### DESAFIO A
Resuma em duas frases o texto sobre progressistas e liberais.
### DESAFIO B
Prossiga com o texto sobre progressistas e liberais a partir do ponto em que ele termina.

Não raro, vocês progressistas consideram-se mais humanos que os demais. Não duvido das boas intenções de alguns, embora, como muito bem resumiu Doug Carkuff, dada a História da humanidade, seja preciso ser meio obtuso para acreditar que o coletivismo, de qualquer tipo, possa gerar algum resultado que não miséria e sofrimento, principalmente para os mais vulneráveis. Malgrado as lições da História, vocês não parecem capazes de enxergar as implicações e as consequências não intencionais da sua filosofia. Para a maioria de vocês, tudo parece girar em torno de como se sentem sobre si mesmos e do senso de justiça que a sua “generosidade” lhes proporciona.
Como bem escreveu Bastiat, apesar de não fazermos uso dessas palavras rotineiramente, nós liberais também saudamos com emoção as virtudes da caridade, da solidariedade e da justiça. Consequentemente, desejamos ver os indivíduos, as famílias e as nações associarem-se e cada vez mais ajudarem-se mutuamente. Comovem-nos, tanto quanto a qualquer mortal de bom coração, os relatos de ações generosas e a sublime abnegação de algumas belas almas em prol dos mais necessitados.

### INFORMAÇÕES FORNECIDAS
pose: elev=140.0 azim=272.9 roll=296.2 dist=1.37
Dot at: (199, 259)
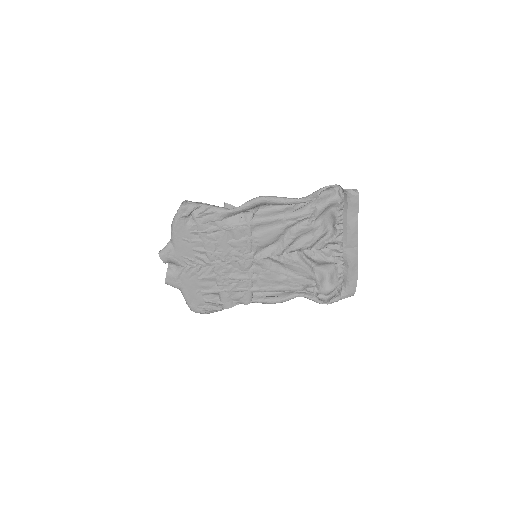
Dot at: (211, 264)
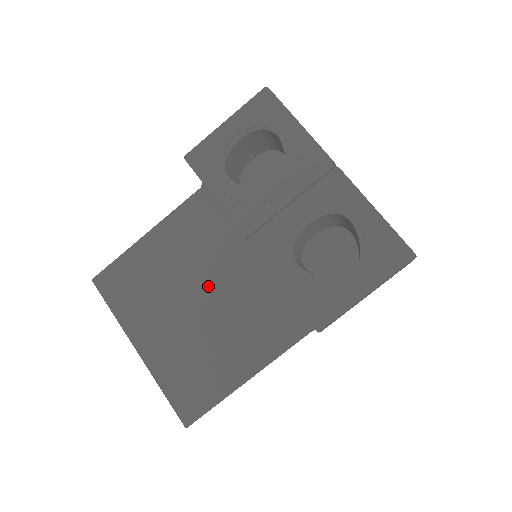
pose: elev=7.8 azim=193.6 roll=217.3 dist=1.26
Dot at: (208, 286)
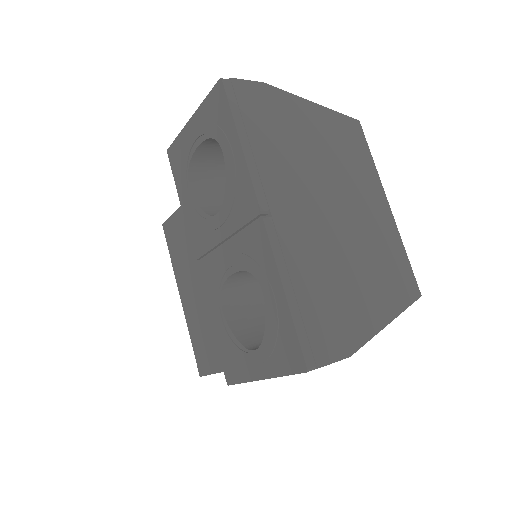
Dot at: occluded
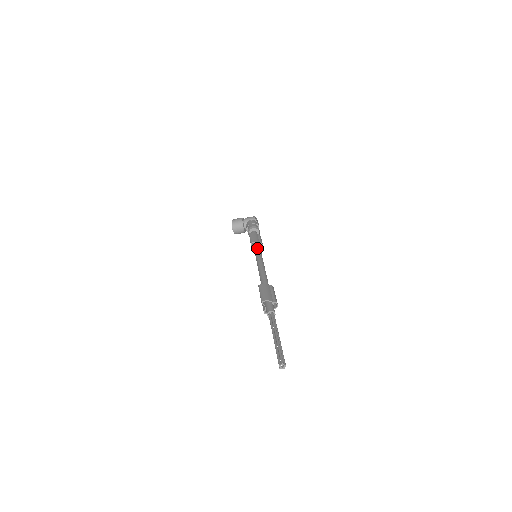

### RESPOSTA ESCRITA A
O texto critica os progressistas por se considerarem mais humanos que os demais e por não enxergarem as consequências não intencionais de sua filosofia, que giraria em torno de como se sentem sobre si mesmos. Em contraste, afirma que os liberais também saúdam a caridade, a solidariedade e a justiça e desejam ver indivíduos, famílias e nações ajudando-se mutuamente.

### RESPOSTA ESCRITA B
Além disso, a maioria de nós quer muito acreditar nas boas intenções desses intelectuais e políticos da esquerda, que pretendem extinguir dos corações humanos o sentimento de interesse, que se mostram tão impiedosos com aqueles que defendem o individualismo e cujas bocas se enchem incessantemente das palavras abnegação, sacrifício, solidariedade e fraternidade. Queremos sinceramente admitir que eles obedecem exclusivamente a essas sublimes causas que aconselham aos outros; que eles dão exemplos tão bem quanto conselhos; que colocam as suas próprias condutas em harmonia com as doutrinas que defendem; queremos muito crer que suas palavras são plenas de desinteresse e isentas de hipocrisia, arrogância, inveja, mentira ou maldade.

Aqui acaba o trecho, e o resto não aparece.